### GIVEN DATA
· · · ·

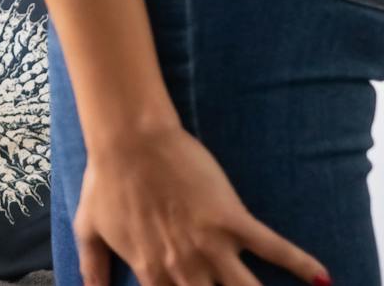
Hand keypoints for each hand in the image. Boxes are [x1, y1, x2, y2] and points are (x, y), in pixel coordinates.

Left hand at [75, 125, 329, 285]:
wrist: (128, 139)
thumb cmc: (105, 179)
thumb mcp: (89, 227)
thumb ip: (92, 267)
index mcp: (151, 273)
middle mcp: (184, 267)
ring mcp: (211, 246)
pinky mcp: (233, 220)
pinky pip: (275, 249)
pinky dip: (302, 265)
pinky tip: (322, 279)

· · · ·

### EXERCISE
Begin with the line that contains "thumb ip: (92, 267)". Repeat it and every line after it through the end of the listing, exactly, and print nothing more.

### PROBLEM SOLUTION
thumb ip: (92, 267)
index mcp: (151, 273)
middle mcp: (184, 267)
ring mcp: (211, 246)
pinky mcp: (233, 220)
pinky pip: (275, 249)
pinky dip: (302, 265)
pinky tip: (322, 279)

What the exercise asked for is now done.